A projectile initially has the same horizontal velocity as it would acquire if it had moved from rest with uniform acceleration of $3m{s^{ - 2}}$ for $0.5\min$ .If the maximum height reached by it is $80m$ , then the angle of projection is ( $g = 10m{s^{ - 2}}$ )
(A) ${\tan ^{ - 1}}3$
(B) ${\tan ^{ - 1}}(\dfrac{3}{2})$
(C) ${\tan ^{ - 1}}(\dfrac{4}{9})$
(D) ${\sin ^{ - 1}}(\dfrac{4}{9})$

Answer 1

Hint : Find the horizontal velocity of the particle using Equations for 1D motion and use the equation for maximum height reached by a projectile to find the angle of projection. The maximum height of a projectile is given by, $H = \dfrac{{{u^2}{{\sin }^2}\theta }}{{2g}}$ .where is the $u$ initial velocity $\theta$ is the angle of projection, $g$ is the gravitational acceleration and $u\sin \theta$ is the initial velocity along the vertical.

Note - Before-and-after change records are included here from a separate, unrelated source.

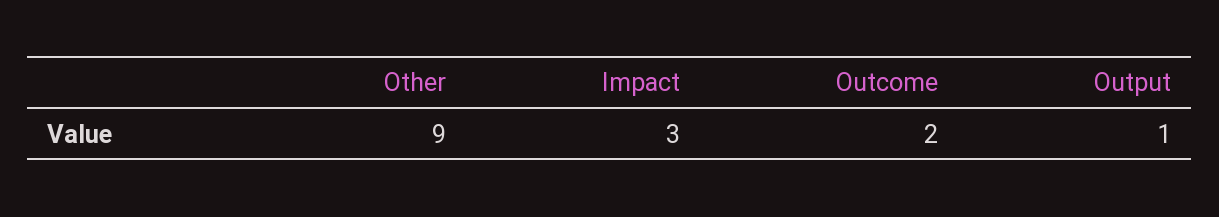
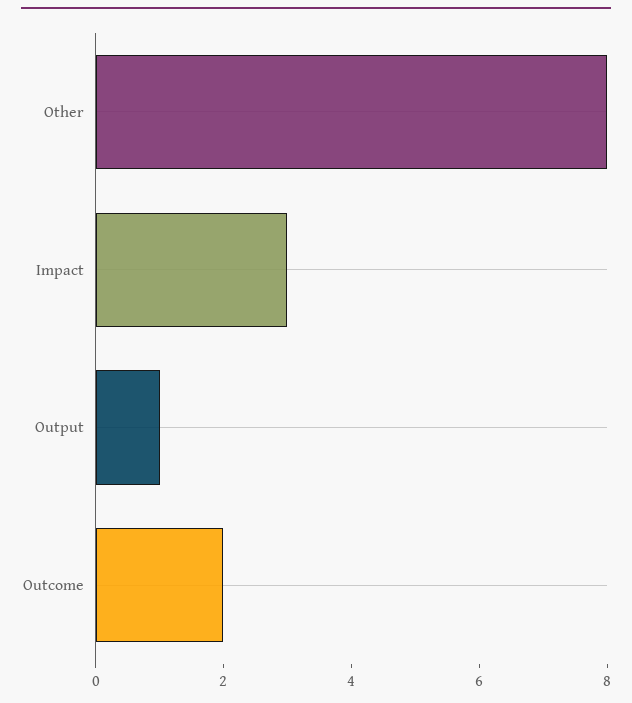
  {
-   "Other": 9,
+   "Other": 8,
    "Impact": 3,
    "Outcome": 2,
    "Output": 1
  }

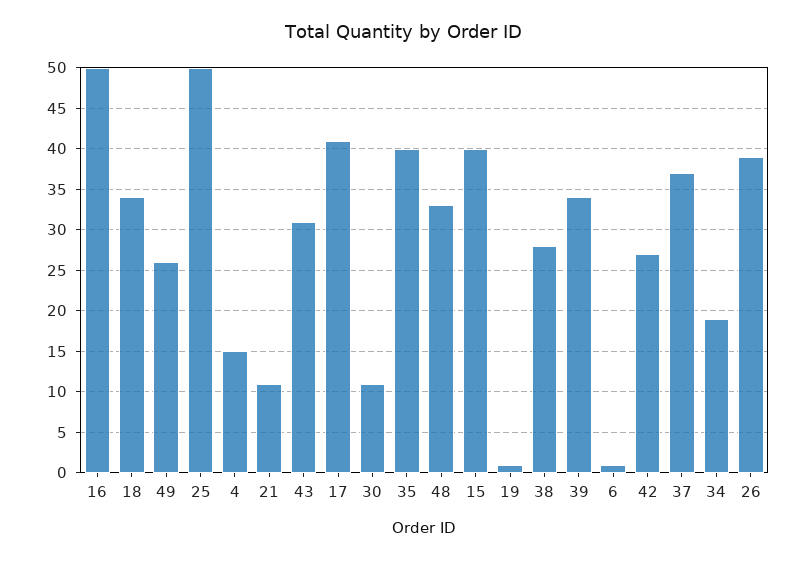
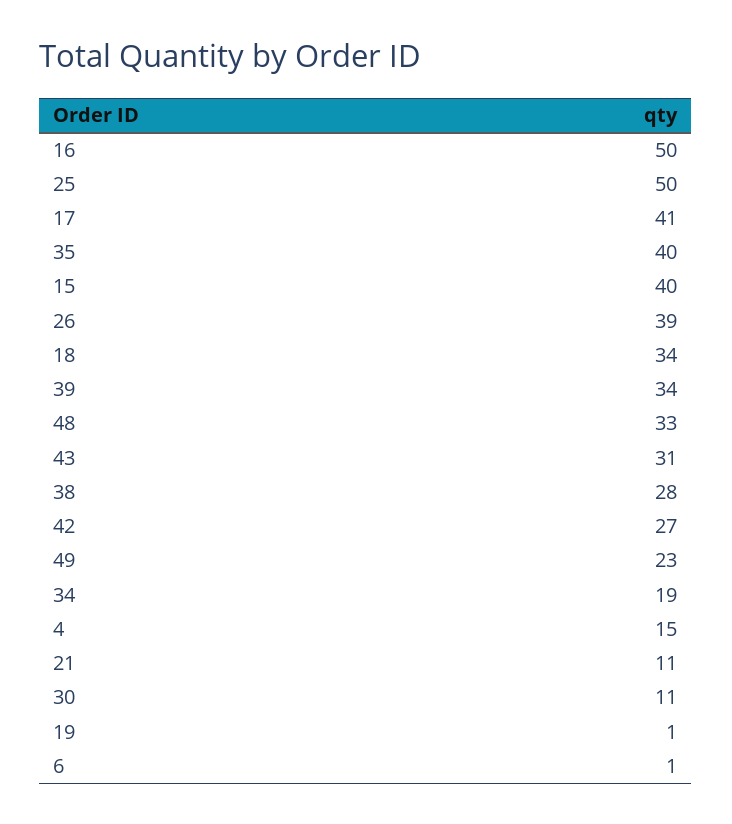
  {
    "16": 50,
    "18": 34,
-   "49": 26,
+   "49": 23,
    "25": 50,
    "4": 15,
    "21": 11,
    "43": 31,
    "17": 41,
    "30": 11,
    "35": 40,
    "48": 33,
    "15": 40,
    "19": 1,
    "38": 28,
    "39": 34,
    "6": 1,
    "42": 27,
-   "37": 37,
    "34": 19,
    "26": 39
  }

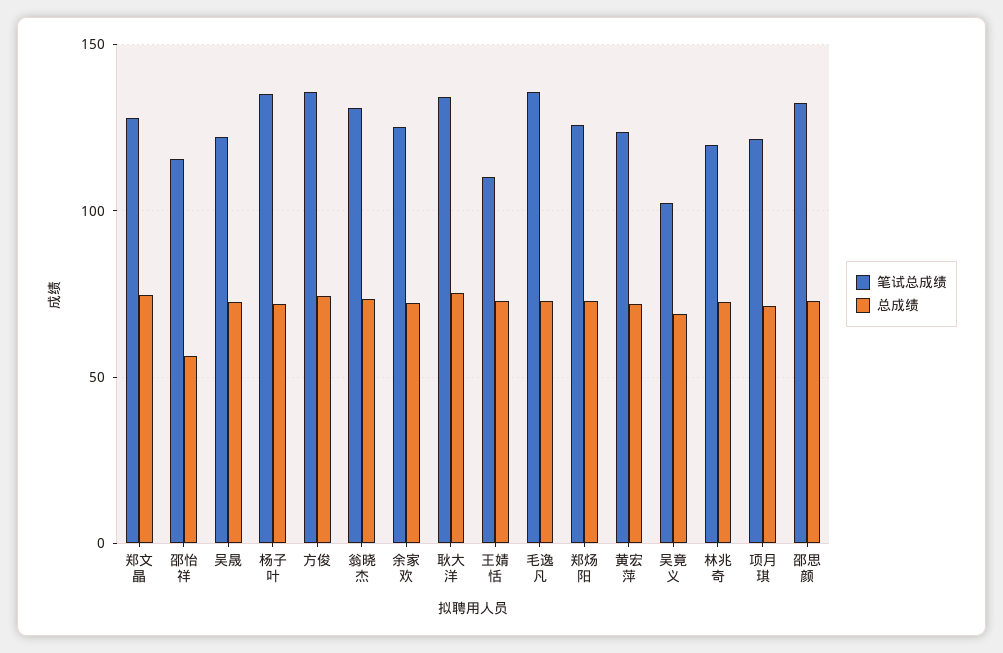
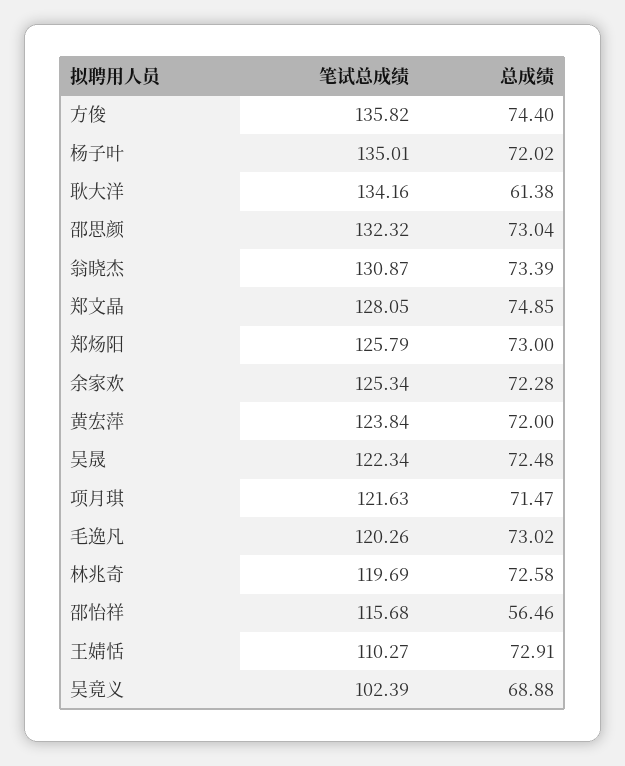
  {
    "笔试总成绩": {
      "郑文晶": 128.05,
      "邵怡祥": 115.68,
      "吴晟": 122.34,
      "杨子叶": 135.01,
      "方俊": 135.82,
      "翁晓杰": 130.87,
      "余家欢": 125.34,
      "耿大洋": 134.16,
      "王婧恬": 110.27,
-     "毛逸凡": 135,
+     "毛逸凡": 120.26,
      "郑炀阳": 125.79,
      "黄宏萍": 123.84,
      "吴竟义": 102.39,
      "林兆奇": 119.69,
      "项月琪": 121.63,
      "邵思颜": 132.32
    },
    "总成绩": {
      "郑文晶": 74.85,
      "邵怡祥": 56.46,
      "吴晟": 72.48,
      "杨子叶": 72.02,
      "方俊": 74.4,
      "翁晓杰": 73.39,
      "余家欢": 72.28,
-     "耿大洋": 75,
+     "耿大洋": 61.38,
      "王婧恬": 72.91,
      "毛逸凡": 73.02,
      "郑炀阳": 73,
      "黄宏萍": 72,
      "吴竟义": 68.88,
      "林兆奇": 72.58,
      "项月琪": 71.47,
      "邵思颜": 73.04
    }
  }

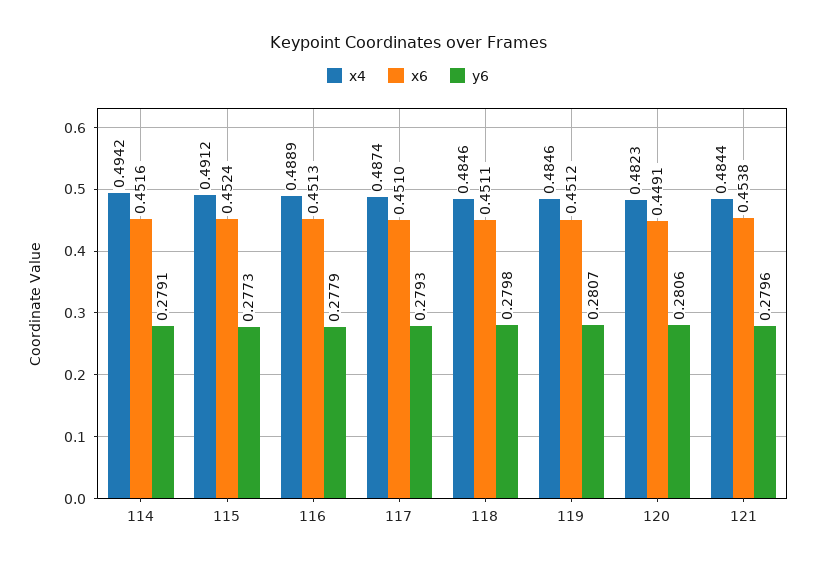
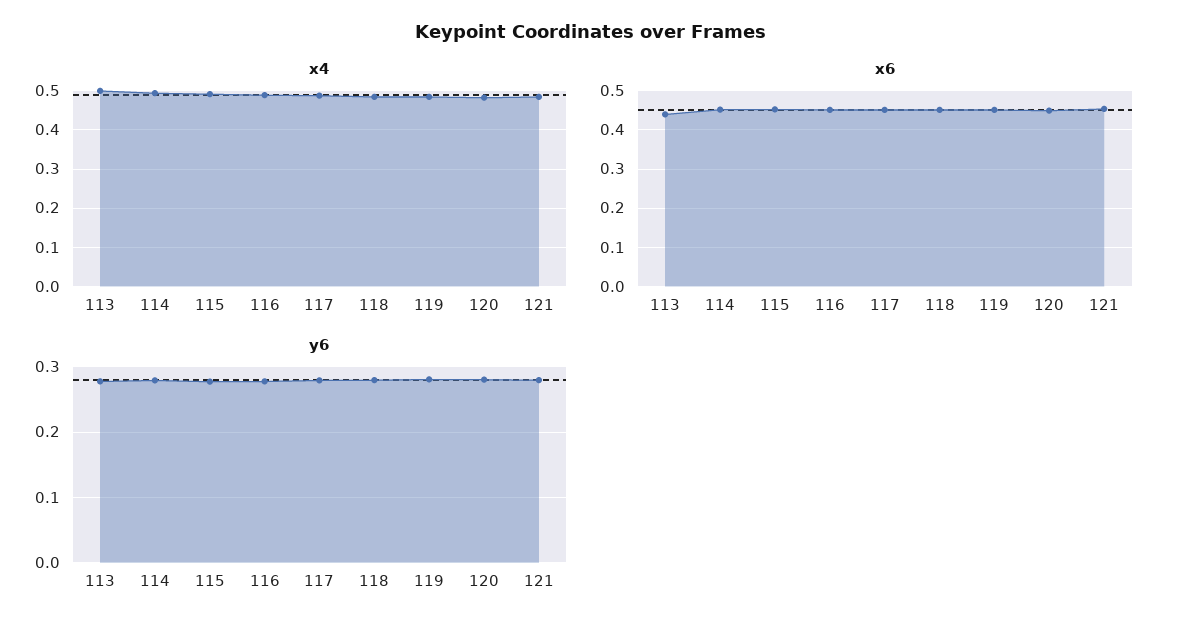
  {
    "x4": {
      "114": 0.4942,
      "115": 0.4912,
      "116": 0.4889,
      "117": 0.4874,
      "118": 0.4846,
      "119": 0.4846,
      "120": 0.4823,
-     "121": 0.4844
+     "121": 0.4844,
+     "113": 0.5
    },
    "x6": {
      "114": 0.4516,
      "115": 0.4524,
      "116": 0.4513,
      "117": 0.451,
      "118": 0.4511,
      "119": 0.4512,
      "120": 0.4491,
-     "121": 0.4538
+     "121": 0.4538,
+     "113": 0.44
    },
    "y6": {
      "114": 0.2791,
      "115": 0.2773,
      "116": 0.2779,
      "117": 0.2793,
      "118": 0.2798,
      "119": 0.2807,
      "120": 0.2806,
-     "121": 0.2796
+     "121": 0.2796,
+     "113": 0.28
    }
  }

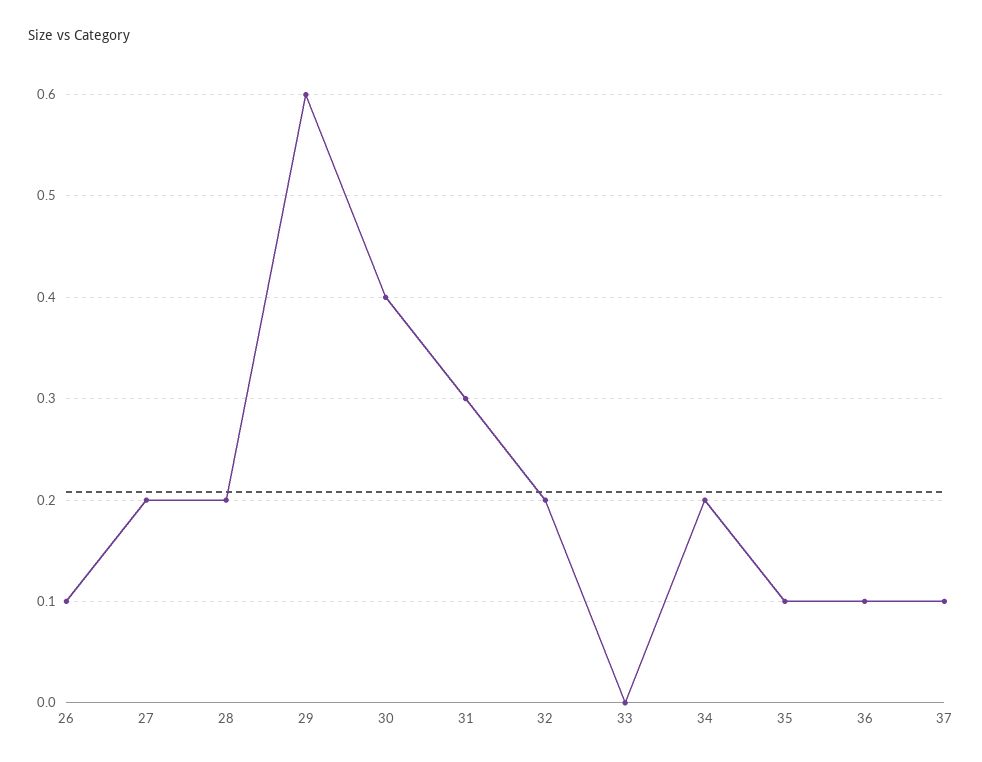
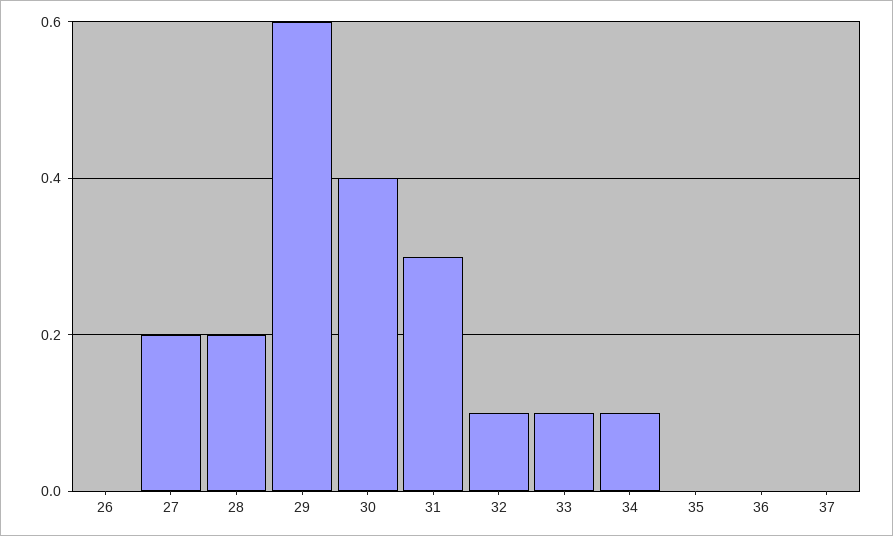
  {
-   "26": 0.1,
+   "26": 0,
    "27": 0.2,
    "28": 0.2,
    "29": 0.6,
    "30": 0.4,
    "31": 0.3,
-   "32": 0.2,
+   "32": 0.1,
-   "33": 0,
+   "33": 0.1,
-   "34": 0.2,
+   "34": 0.1,
-   "35": 0.1,
+   "35": 0,
-   "36": 0.1,
+   "36": 0,
-   "37": 0.1
+   "37": 0
  }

Complete Step By Step Answer:
We know that the maximum height of a projectile is given by, $H = \dfrac{{{u^2}{{\sin }^2}\theta }}{{2g}}$ where is the $u$ initial velocity $\theta$ is the angle of projection, $g$ is the gravitational acceleration and $u\sin \theta$ is the initial velocity along the vertical. Here , we have given, the maximum height reached by the projectile is, $H = 80m$ . And gravitational acceleration on the body is, $g = 10m{s^{ - 2}}$ .
putting the values in the equation we get, $80 = \dfrac{{{u^2}{{\sin }^2}\theta }}{{2 \times 10}}$
Or, ${u^2}{\sin ^2}\theta = 1600$
Or, $u\sin \theta = 40m{s^{ - 1}}$
Now, we have to find the horizontal component of the velocity to find the angle of the projection.
Here, we have given , the projectile would have the same velocity if it was accelerated at a rate of for $0.5\min = 30\sec$ .Therefore, using equation of rectilinear motion $v = u + at$ we get,
here, $u = 0$ , $v = u\cos \theta$ , $a = 3$ and $t = 30$ . Putting these values we get,
$u\cos \theta = 3 \times 30 = 90m{s^{ - 1}}$
Therefore, the ratio of these to velocity components is,
$\dfrac{{u\sin \theta }}{{u\cos \theta }} = \dfrac{{40}}{{90}}$
Hence, $\tan \theta = \dfrac{4}{9}$
Therefore, angle of projection is, $\theta = {\tan ^{ - 1}}\left( {\dfrac{4}{9}} \right)$
Hence, option (C ) is correct.

Note :
$\bullet$ The total time taken by a body moving in a straight line with same velocity as the horizontal velocity of a projectile is the same also the displacement of the body is equal to the range of the projectile. $\bullet$ For a projectile released from a height $H$ , the maximum height reached by the projectile with respect to height is the same for as the projectile launched from the ground with the same angle of projection the time of flight is differ due to the extra fall from height $H$ .